Keypoint correspondence data:
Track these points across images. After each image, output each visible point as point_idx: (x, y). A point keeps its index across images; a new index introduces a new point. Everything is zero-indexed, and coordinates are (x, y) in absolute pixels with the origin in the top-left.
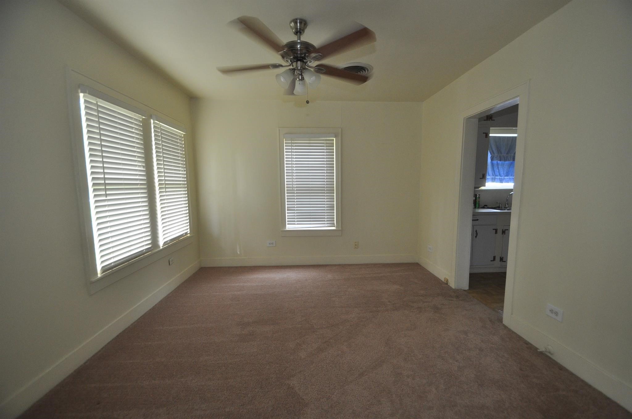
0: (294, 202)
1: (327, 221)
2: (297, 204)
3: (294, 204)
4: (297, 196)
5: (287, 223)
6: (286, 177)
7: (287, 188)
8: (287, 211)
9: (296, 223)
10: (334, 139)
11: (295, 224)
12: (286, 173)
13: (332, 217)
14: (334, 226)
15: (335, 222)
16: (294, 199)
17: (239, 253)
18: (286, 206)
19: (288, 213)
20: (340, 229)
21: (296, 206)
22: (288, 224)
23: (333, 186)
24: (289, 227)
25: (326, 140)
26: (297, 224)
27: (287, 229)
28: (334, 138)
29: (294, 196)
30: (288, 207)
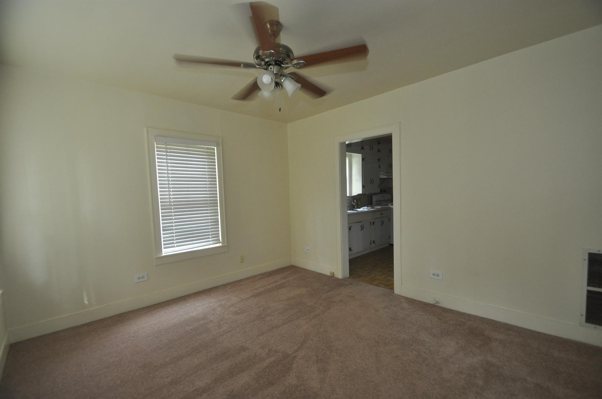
0: (172, 219)
1: (212, 238)
2: (175, 222)
3: (172, 223)
4: (174, 212)
5: (163, 246)
6: (159, 189)
7: (161, 203)
8: (162, 232)
9: (175, 245)
10: (214, 148)
11: (174, 247)
12: (159, 185)
13: (217, 233)
14: (219, 242)
15: (220, 238)
16: (171, 216)
17: (86, 302)
18: (161, 225)
19: (164, 234)
20: (226, 244)
21: (174, 224)
22: (165, 248)
23: (217, 198)
24: (166, 252)
25: (207, 148)
26: (177, 246)
27: (164, 255)
28: (215, 146)
29: (171, 212)
30: (163, 227)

What the task asks: For this exercise, reproduce the data above exactly from the line containing "4: (297, 196)" through its final line, both ends included, with no pictures in the copy.

Solution to the exercise:
4: (297, 196)
5: (287, 223)
6: (286, 177)
7: (287, 188)
8: (287, 211)
9: (296, 223)
10: (334, 139)
11: (295, 224)
12: (286, 173)
13: (332, 217)
14: (334, 226)
15: (335, 222)
16: (294, 199)
17: (239, 253)
18: (286, 206)
19: (288, 213)
20: (340, 229)
21: (296, 206)
22: (288, 224)
23: (333, 186)
24: (289, 227)
25: (326, 140)
26: (297, 224)
27: (287, 229)
28: (334, 138)
29: (294, 196)
30: (288, 207)
0: (172, 219)
1: (212, 238)
2: (175, 222)
3: (172, 223)
4: (174, 212)
5: (163, 246)
6: (159, 189)
7: (161, 203)
8: (162, 232)
9: (175, 245)
10: (214, 148)
11: (174, 247)
12: (159, 185)
13: (217, 233)
14: (219, 242)
15: (220, 238)
16: (171, 216)
17: (86, 302)
18: (161, 225)
19: (164, 234)
20: (226, 244)
21: (174, 224)
22: (165, 248)
23: (217, 198)
24: (166, 252)
25: (207, 148)
26: (177, 246)
27: (164, 255)
28: (215, 146)
29: (171, 212)
30: (163, 227)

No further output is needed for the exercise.